# M&P Distributors



## ikindred (Jun 18, 2009)

Does anyone have any good ideas where I can buy good M&P base from?  I have checked alot of sites but thought I would see if there are any favorites from the experienced soapers.

Thanks


----------



## cindymeredith (Jun 19, 2009)

My favorite base is the creamy goats milk base from wholesalesuppliesplus.com.  They have lots of different bases to choose from though!


----------



## Guest (Jul 7, 2009)

I like wholesalesuppliesplus extra clear and white. I have had great succes with them and they are priced reasonably.


----------



## soapandbeauty (Jul 7, 2009)

I started a thread wanting to know what everyone's favorite base was and a few put distruptors in there.

http://www.soapmakingforum.com/forum/vi ... hp?t=11264


----------



## craftydad (Jul 8, 2009)

I've found http://www.SoapersChoice.com (a division of Columbus Foods) to be a good supplier of both clear and white glycerin base.  Their prices are low for 25lbs of base, and shipping is super fast.

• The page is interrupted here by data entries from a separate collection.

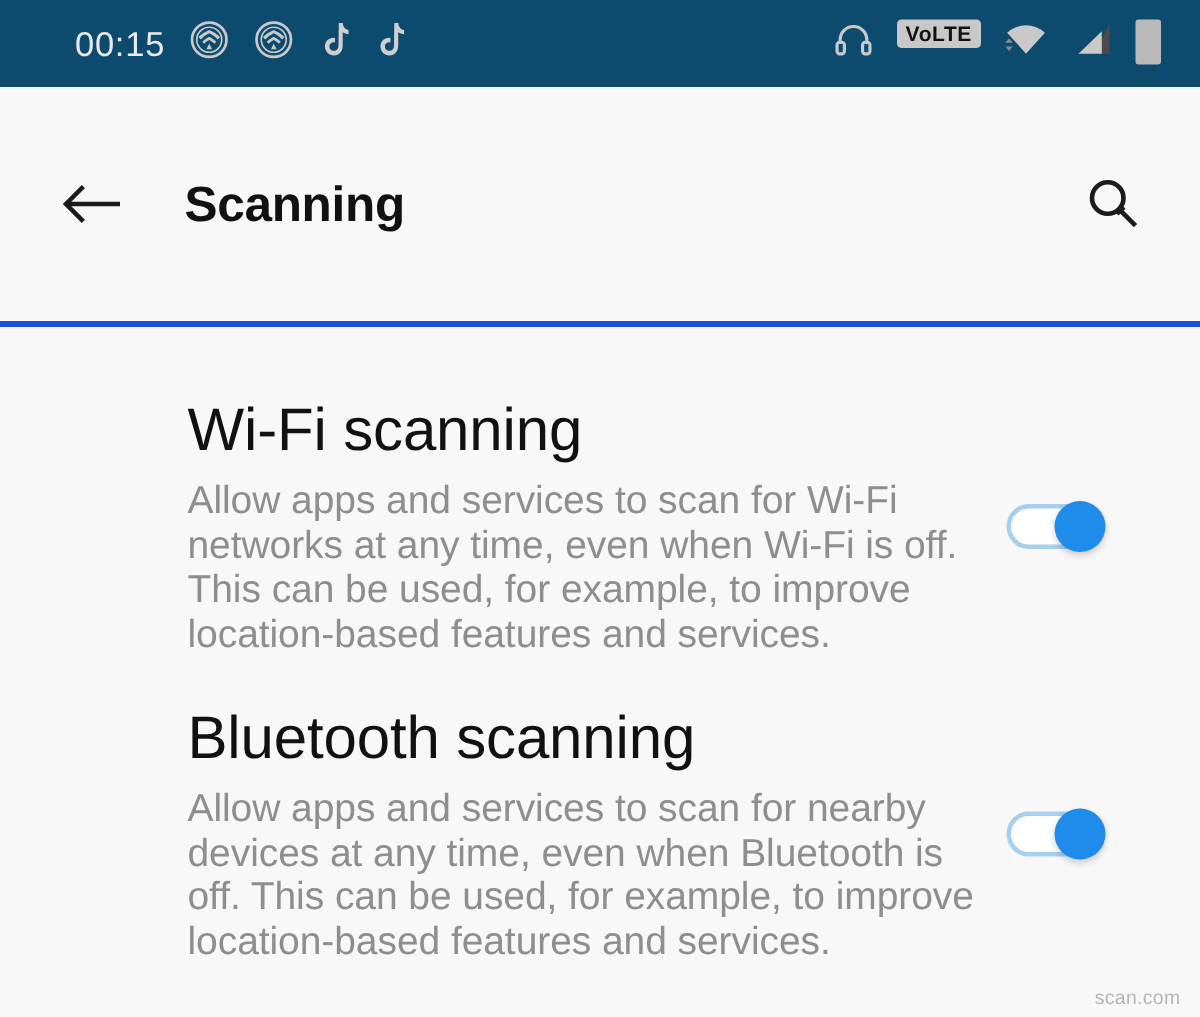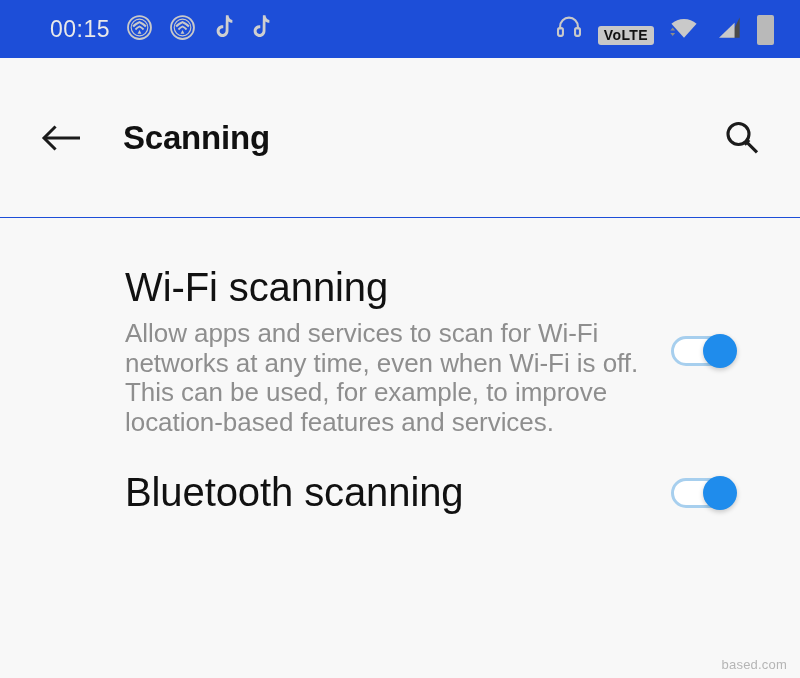--- a/index.html
+++ b/index.html
@@ -20,7 +20,7 @@
   
   .status-bar {
     height: 58px;
-    background: #1d4ed8;
+    background: #0c4a6e;
     display: flex;
     align-items: center;
     padding: 0 16px 0 12px;

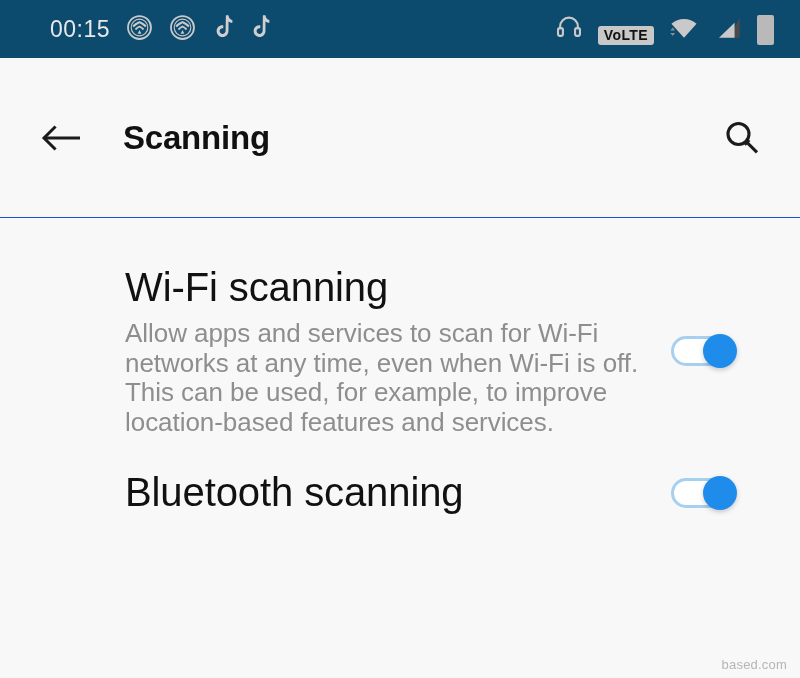--- a/index.html
+++ b/index.html
@@ -42,7 +42,7 @@
   .status-right {
     margin-left: auto;
     display: flex;
-    align-items: flex-end;
+    align-items: flex-start;
     gap: 15px;
     padding-right: 10px;
   }

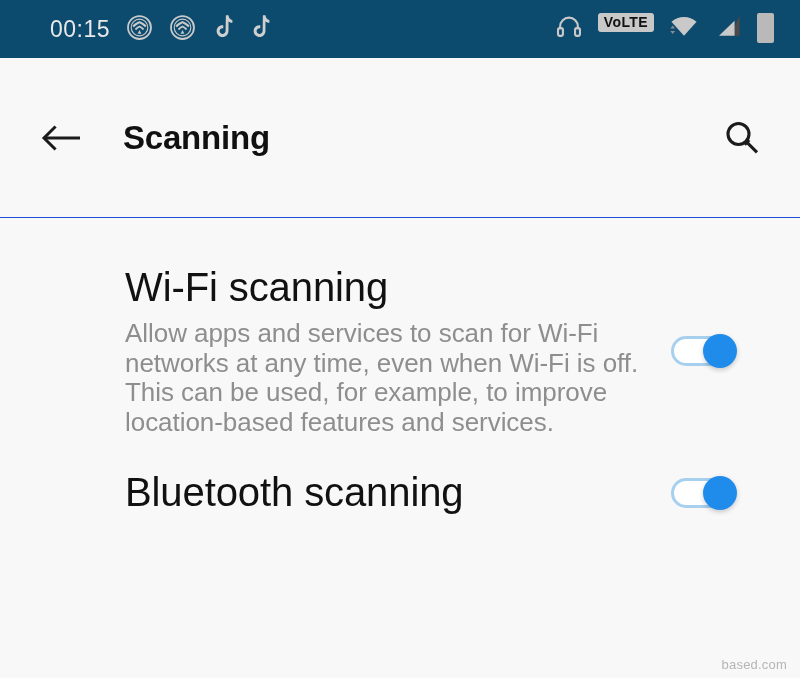--- a/index.html
+++ b/index.html
@@ -72,7 +72,7 @@
     display: flex;
     align-items: center;
     padding: 0 30px 0 34px;
-    border-bottom: 1px solid #1d4ed8;
+    border-bottom: 4px solid #1d4ed8;
   }
   .back-button {
     width: 56px;

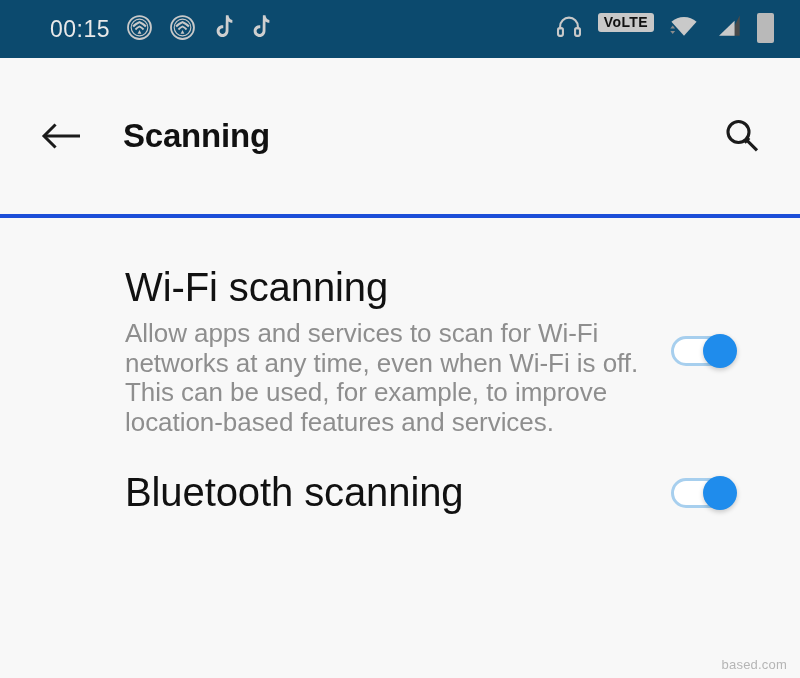--- a/index.html
+++ b/index.html
@@ -285,6 +285,7 @@
     <div class="setting-row">
       <div class="setting-text">
         <div class="setting-title">Bluetooth scanning</div>
+        <div class="setting-desc">Allow apps and services to scan for nearby devices at any time, even when Bluetooth is off. This can be used, for example, to improve location-based features and services.</div>
       </div>
       <div class="switch-wrap">
         <div class="switch">

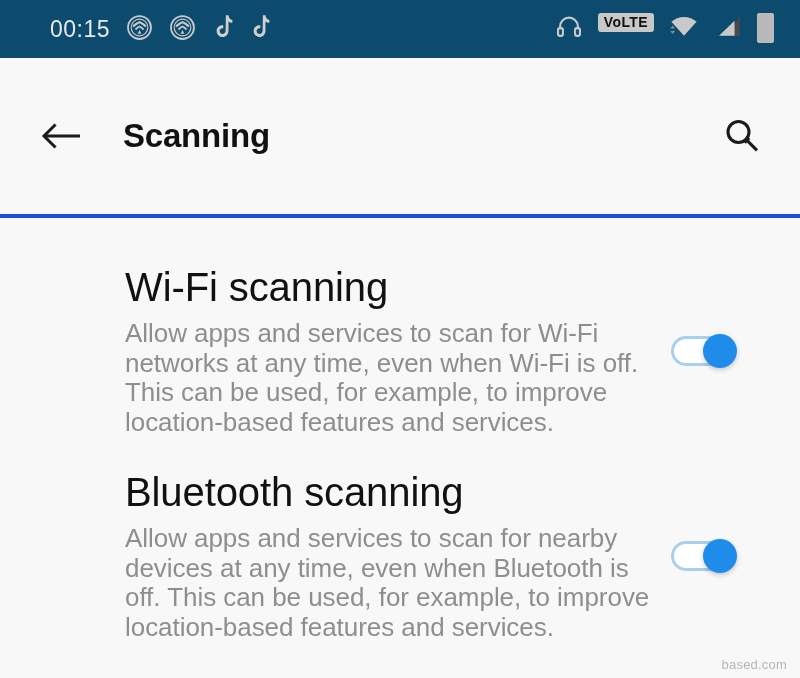--- a/index.html
+++ b/index.html
@@ -297,7 +297,7 @@
 
   </div>
 
-  <div class="watermark">based.com</div>
+  <div class="watermark">scan.com</div>
 </div>
 
 </body></html>

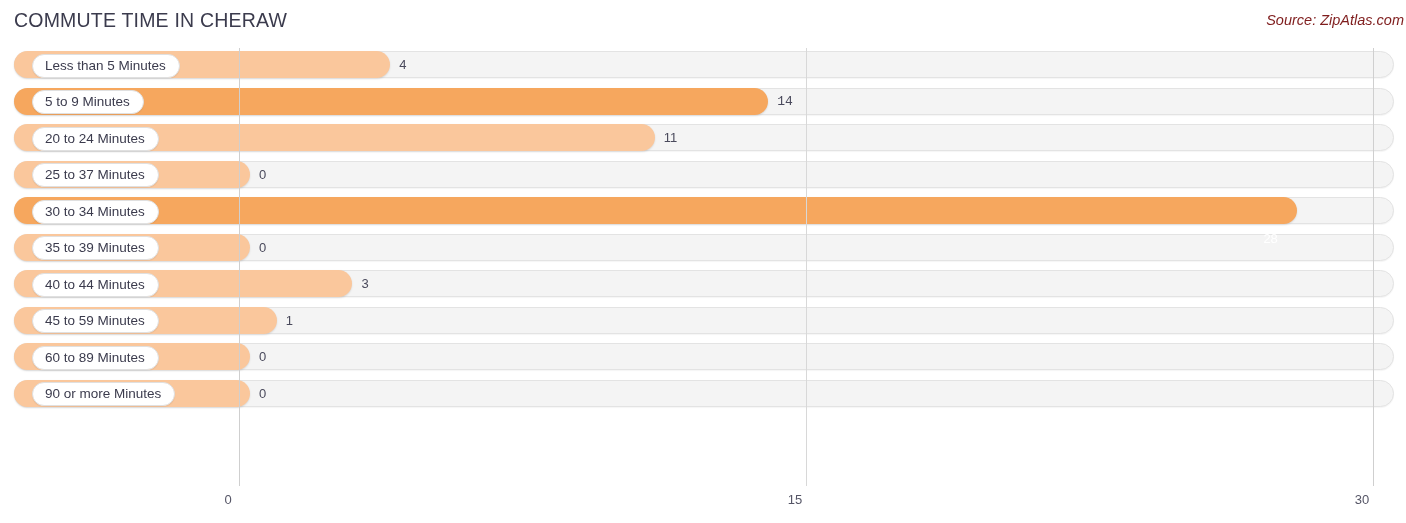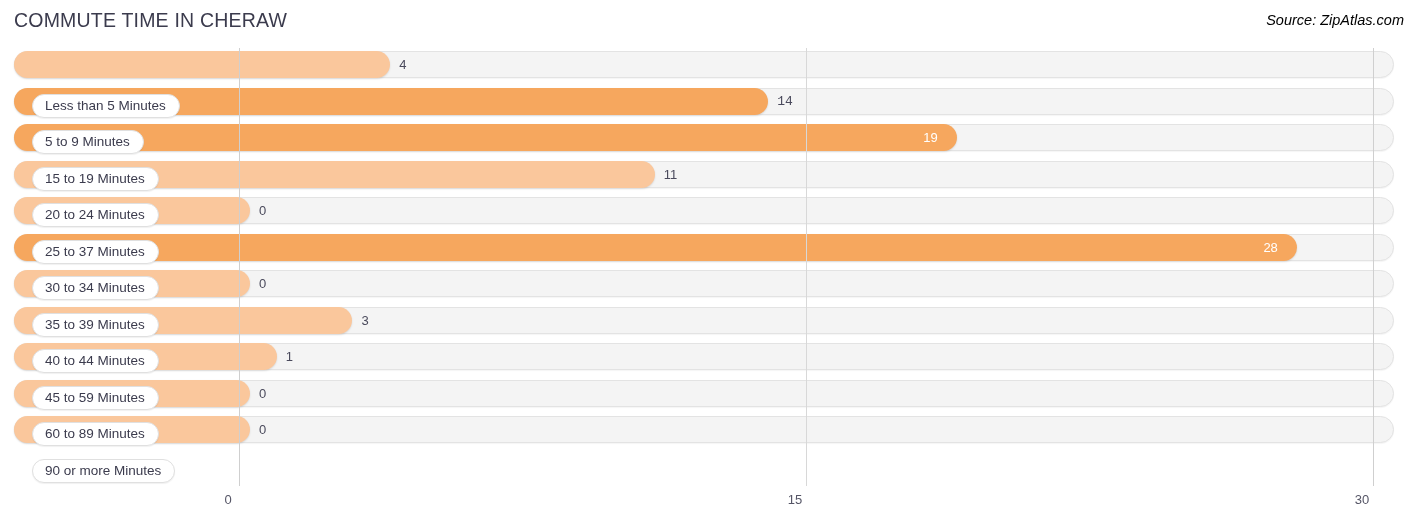--- a/index.html
+++ b/index.html
@@ -41,7 +41,7 @@
     top: 12px;
     font-size: 14.5px;
     font-style: italic;
-    color: #000000;
+    color: #7f1d1d;
     white-space: nowrap;
   }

Nothing fancy...but the lathering properties of their soap is excellent!

Check them out.


----------



## twilightluver (Jul 13, 2009)

I also use wholesalesuppliesplus.com
I love the Goat Milk base.NOT the creamy.i have fond it to be tooo soft and a weird smell as well as difficulty in unmolding..


----------



## Celena (Jul 14, 2009)

I get my base from Wisteria Lane (soap company NOT Desperate Housewives street! LOL).  I just got some of there Honey base a while back and I LOVE it as much as all the other bases that I have used.  Plus they are very helpful and answered all my questions.

http://www.wisterialane.com/


----------



## simplypuresoycandles (Jul 17, 2009)

I started off and tried a couple places but boiled down to WSP, they are the best in my book, I love there shea butter and extra clear!!!!! The oatmeal base is to die for as well!! I have tried almost all there bases, and nothing has been wrong with any! So good Luck!


----------



## soapbuddy (Jul 21, 2009)

I like the base from BrambleBerry.


----------